## Exercise directions
Copy word for word every line from the one containing "ГРОМАДЬСЬКИЙ РУХ" through the very last line, including both. Leave the pictures out of your copy.

## Task inputs

________________________________________

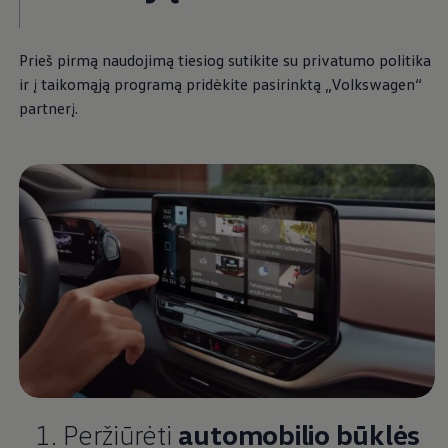
Prieš pirmą naudojimą tiesiog sutikite su privatumo politika
ir į taikomąją programą pridėkite pasirinktą
„
Volkswagen
“
partnerį.
1. Peržiūrėti
automobilio būklės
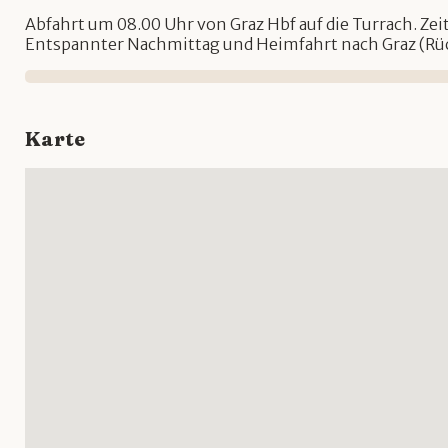
Abfahrt um 08.00 Uhr von Graz Hbf auf die Turrach. Ze
Entspannter Nachmittag und Heimfahrt nach Graz (Rüc
Karte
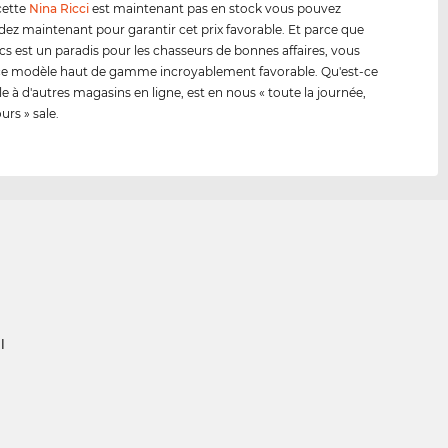
cette
Nina Ricci
est maintenant pas en stock vous pouvez
 maintenant pour garantir cet prix favorable. Et parce que
cs est un paradis pour les chasseurs de bonnes affaires, vous
ce modèle haut de gamme incroyablement favorable. Qu'est-ce
le à d'autres magasins en ligne, est en nous « toute la journée,
ours » sale.
l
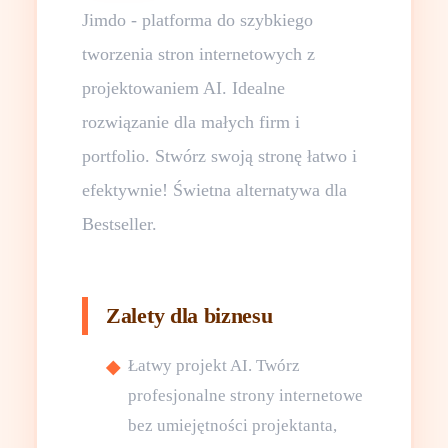
Jimdo - platforma do szybkiego
tworzenia stron internetowych z
projektowaniem AI. Idealne
rozwiązanie dla małych firm i
portfolio. Stwórz swoją stronę łatwo i
efektywnie! Świetna alternatywa dla
Bestseller.
Zalety dla biznesu
Łatwy projekt AI. Twórz
profesjonalne strony internetowe
bez umiejętności projektanta,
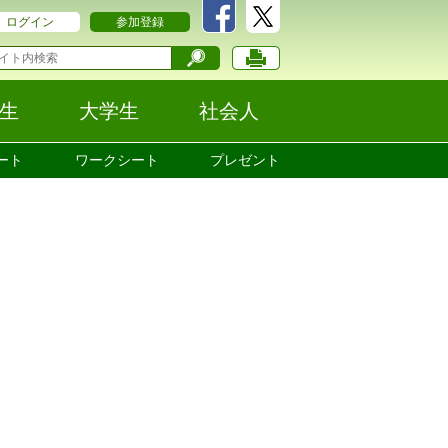
ログイン
参加登録
生
大学生
社会人
ート
ワークシート
プレゼント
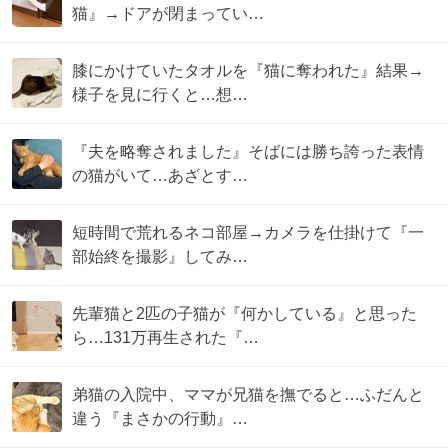
猫』→ドアが閉まってい…
膝にかけていたタオルを『猫に奪われた』結果→
様子を見に行くと…想…
『夫を略奪されました』そばには勝ち誇った表情
の猫がいて…あざとす…
短時間で荒れるネコ部屋→カメラを仕掛けて『一
部始終を撮影』してみ…
先輩猫と2匹の子猫が『何かしている』と思った
ら…131万再生された『…
弟猫の入院中、ママが兄猫を撫でると…ふだんと
違う『まさかの行動』…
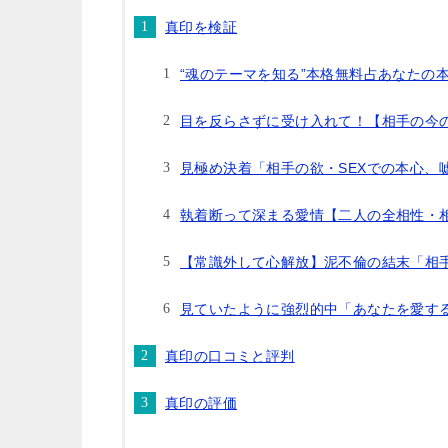
真印を検証
“魂のテーマを知る”本格無料占あなたの
目を反らさずに受け入れて！【相手の今
見極め決着「相手の欲・SEXでの本心、
執着断って深まる愛情【二人の全相性・
【常識外して心解放】泥不倫の結末「相
見ていたように強烈的中「あなたを愛す
真印の口コミと評判
真印の評価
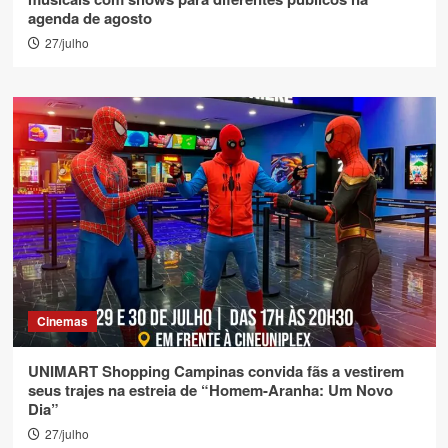
agenda de agosto
27/julho
Cinemas
UNIMART Shopping Campinas convida fãs a vestirem
seus trajes na estreia de “Homem-Aranha: Um Novo
Dia”
27/julho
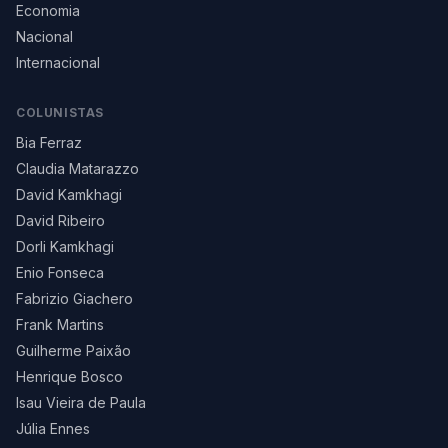
Economia
Nacional
Internacional
COLUNISTAS
Bia Ferraz
Claudia Matarazzo
David Kamkhagi
David Ribeiro
Dorli Kamkhagi
Enio Fonseca
Fabrizio Giachero
Frank Martins
Guilherme Paixão
Henrique Bosco
Isau Vieira de Paula
Júlia Ennes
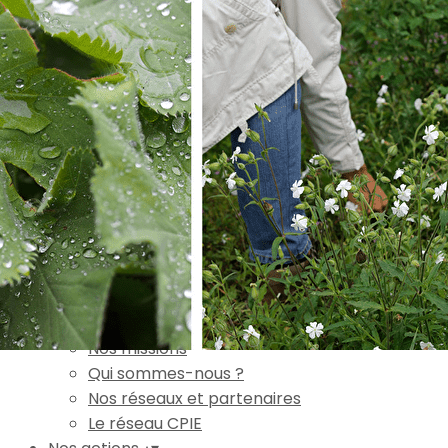
Exporter les lignes sélectionnées
Exporter toutes les colonnes
Exporter uniquement les colonnes affichées
Menu
Ajoutez un logo, un bouton, des réseaux sociaux
Cliquez pour éditer
Accueil
▴
▾
L'association
▴
▾
Nos missions
Qui sommes-nous ?
Nos réseaux et partenaires
Le réseau CPIE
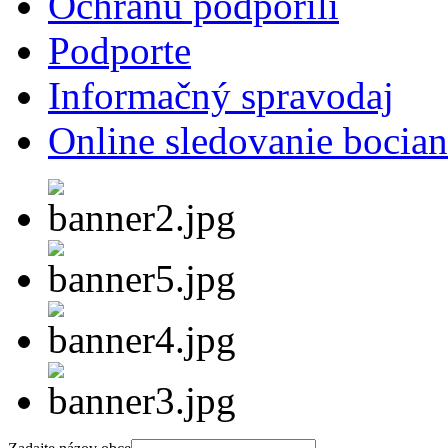
Ochranu podporili
Podporte
Informačný spravodaj
Online sledovanie bocian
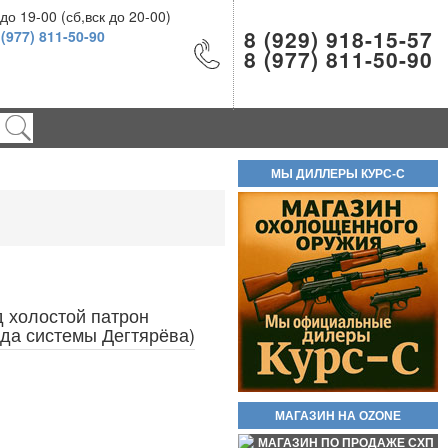
о 19-00 (сб,вск до 20-00)
8 (929) 918-15-57
 (977) 811-50-90
8 (977) 811-50-90
Шарики ВВ 500шт 4.5мм
200руб.
МЫ ДИЛЛЕРЫ КУРС-С
 холостой патрон
Новинка стреляющий револьвер
ода системы Дегтярёва)
Бульдог Курс С кал. 5.6/16 КСОИ
(без лицензии). Вороненые! Есть
ОПТ!! В полном комплекте!
Самовывоз доступен по трем
адресам.
МАГАЗИН НА OZONE
55 000руб.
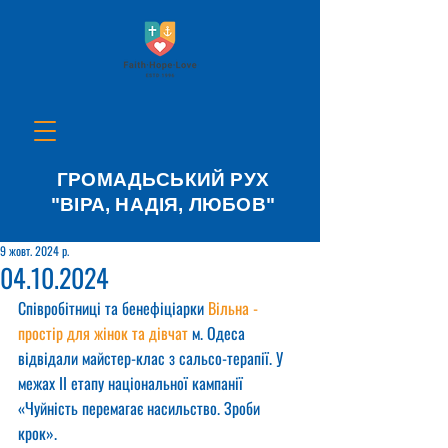
ГРОМАДЬСЬКИЙ РУХ
"ВІРА, НАДІЯ, ЛЮБОВ"
9 жовт. 2024 р.
04.10.2024
Співробітниці та бенефіціарки 
Вільна - 
простір для жінок та дівчат
 м. Одеса 
відвідали майстер-клас з сальсо-терапії. У 
межах II етапу національної кампанії 
«Чуйність перемагає насильство. Зроби 
крок».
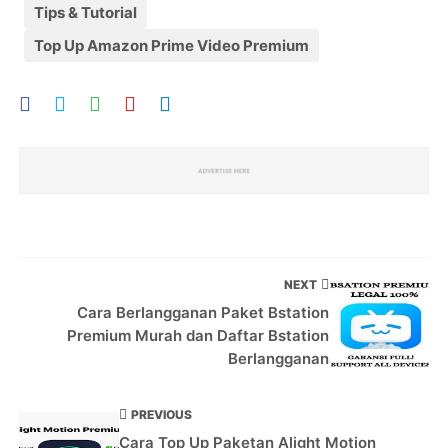
Tips & Tutorial
Top Up Amazon Prime Video Premium
NEXT
Cara Berlangganan Paket Bstation
Premium Murah dan Daftar Bstation
Berlangganan
PREVIOUS
Cara Top Up Paketan Alight Motion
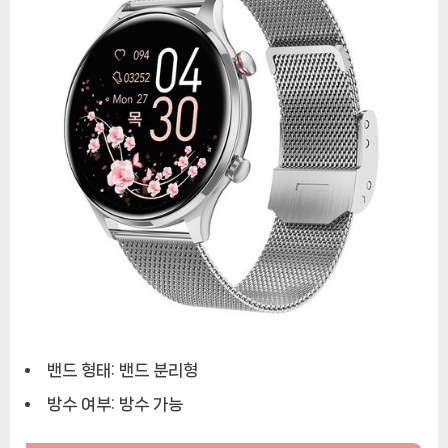
밴드 형태: 밴드 분리형
방수 여부: 방수 가능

________________________________________

## Solved problem
ГРОМАДЬСЬКИЙ РУХ
"ВІРА, НАДІЯ, ЛЮБОВ"
9 жовт. 2024 р.
04.10.2024
Співробітниці та бенефіціарки 
Вільна - 
простір для жінок та дівчат
 м. Одеса 
відвідали майстер-клас з сальсо-терапії. У 
межах II етапу національної кампанії 
«Чуйність перемагає насильство. Зроби 
крок».
Tips & Tutorial
Top Up Amazon Prime Video Premium
NEXT
Cara Berlangganan Paket Bstation
Premium Murah dan Daftar Bstation
Berlangganan
PREVIOUS
Cara Top Up Paketan Alight Motion
밴드 형태: 밴드 분리형
방수 여부: 방수 가능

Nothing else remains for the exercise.